原文节选:
97.Construct the Rectangle
For a web developer, it is very important to know how to design a web page’s size. So, given a specific rectangular web page’s area, your job by now is to design a rectangular web page, whose length L and width W satisfy the following requirements:
-
The area of the rectangular web page you designed must equal to the given target area.
-
The width W should not be larger than the length L, which means L >= W.
-
The difference between length L and width W should be as small as possible.
You need to output the length L and the width W of the web page you designed in sequence.

任务与练习:
• a. 根据上面关于构造矩形网页的题目，回答下列问题：
(i) 所设计的矩形网页的面积必须等于什么？
(ii) 宽度 W 和长度 L 之间的大小关系有什么要求？
(iii) 长度 L 和宽度 W 应按什么顺序输出？
• b. 请把上面这道构造矩形题目中从“97.Construct the Rectangle”到“means L >= W.”的部分原样输出。

给定数据:
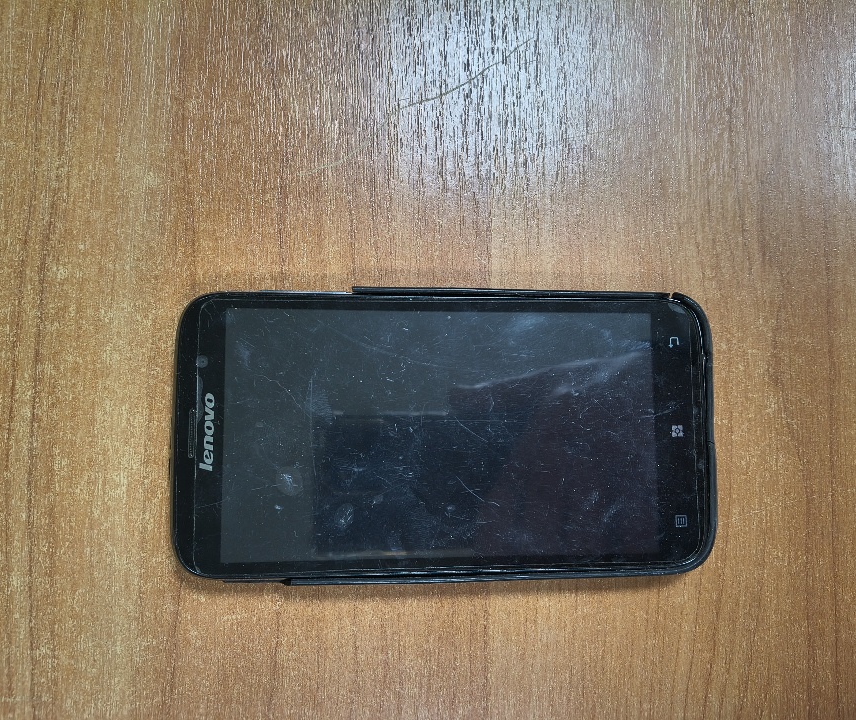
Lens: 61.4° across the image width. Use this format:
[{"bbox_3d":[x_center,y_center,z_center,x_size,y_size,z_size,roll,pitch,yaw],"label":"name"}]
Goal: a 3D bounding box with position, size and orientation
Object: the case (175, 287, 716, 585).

* * *

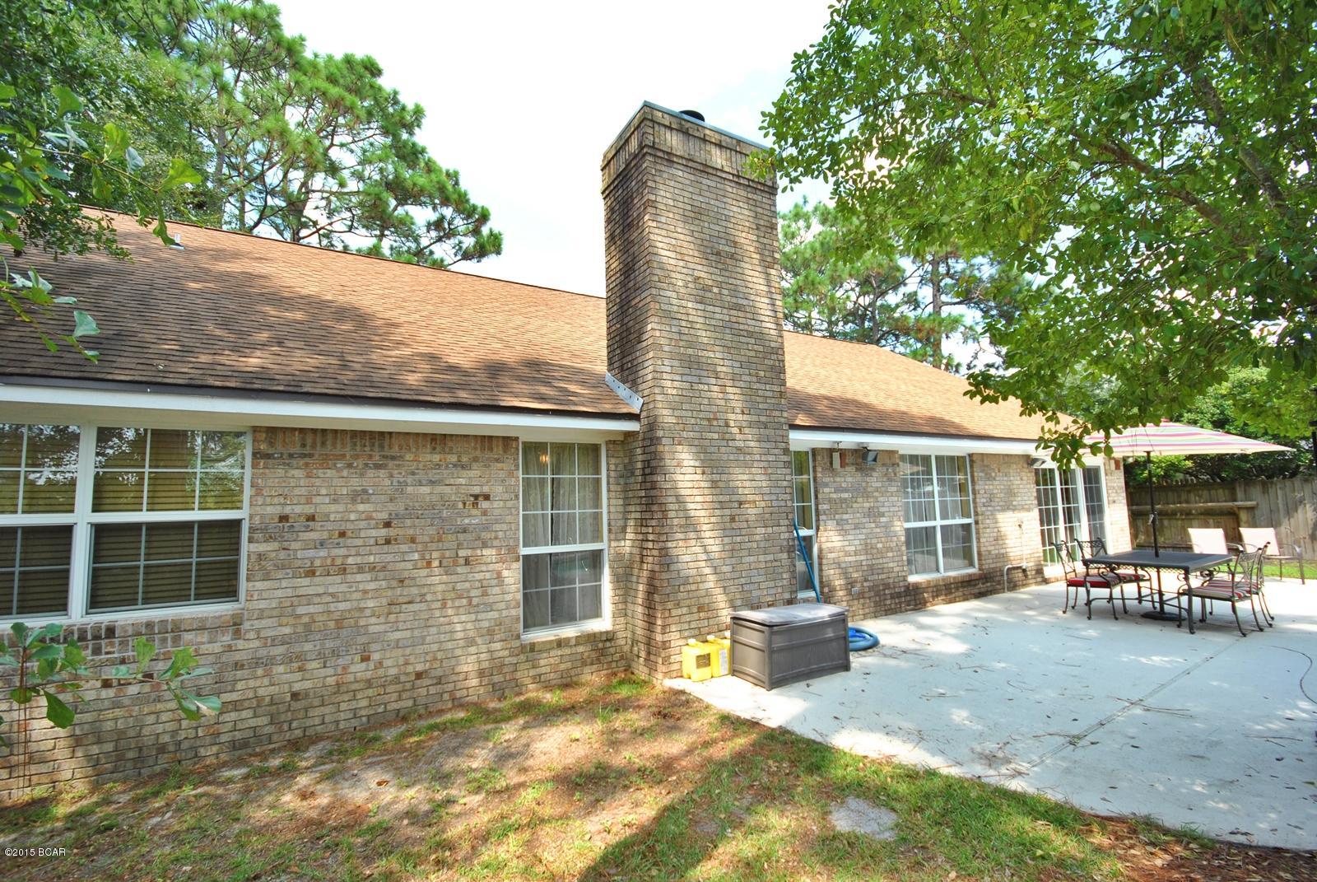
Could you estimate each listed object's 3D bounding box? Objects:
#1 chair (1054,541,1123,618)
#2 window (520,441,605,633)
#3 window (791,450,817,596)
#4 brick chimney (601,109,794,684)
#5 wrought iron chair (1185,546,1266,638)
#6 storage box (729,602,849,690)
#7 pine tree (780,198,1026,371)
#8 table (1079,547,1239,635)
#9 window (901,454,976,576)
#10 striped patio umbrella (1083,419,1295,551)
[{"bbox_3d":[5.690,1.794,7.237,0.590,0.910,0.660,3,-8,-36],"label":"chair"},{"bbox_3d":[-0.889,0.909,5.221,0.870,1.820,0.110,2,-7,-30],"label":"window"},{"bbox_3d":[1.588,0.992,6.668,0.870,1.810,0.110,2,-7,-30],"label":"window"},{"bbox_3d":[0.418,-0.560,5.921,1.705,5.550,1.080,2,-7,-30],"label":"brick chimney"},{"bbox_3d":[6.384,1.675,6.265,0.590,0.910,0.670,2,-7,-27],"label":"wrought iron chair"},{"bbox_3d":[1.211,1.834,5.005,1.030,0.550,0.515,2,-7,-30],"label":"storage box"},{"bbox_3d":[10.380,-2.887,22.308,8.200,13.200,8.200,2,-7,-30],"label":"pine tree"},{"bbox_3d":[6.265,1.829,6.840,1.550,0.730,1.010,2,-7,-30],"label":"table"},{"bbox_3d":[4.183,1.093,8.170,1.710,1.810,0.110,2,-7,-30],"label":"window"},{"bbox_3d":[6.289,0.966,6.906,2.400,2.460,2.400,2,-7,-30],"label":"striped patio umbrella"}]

参考答案:
• a.
(i) 必须等于给定的目标面积（the given target area）。
(ii) 宽度 W 不应大于长度 L，即 L >= W。
(iii) 先输出长度 L，再输出宽度 W。

• b.
97.Construct the Rectangle
For a web developer, it is very important to know how to design a web page’s size. So, given a specific rectangular web page’s area, your job by now is to design a rectangular web page, whose length L and width W satisfy the following requirements:
-
The area of the rectangular web page you designed must equal to the given target area.
-
The width W should not be larger than the length L, which means L >= W.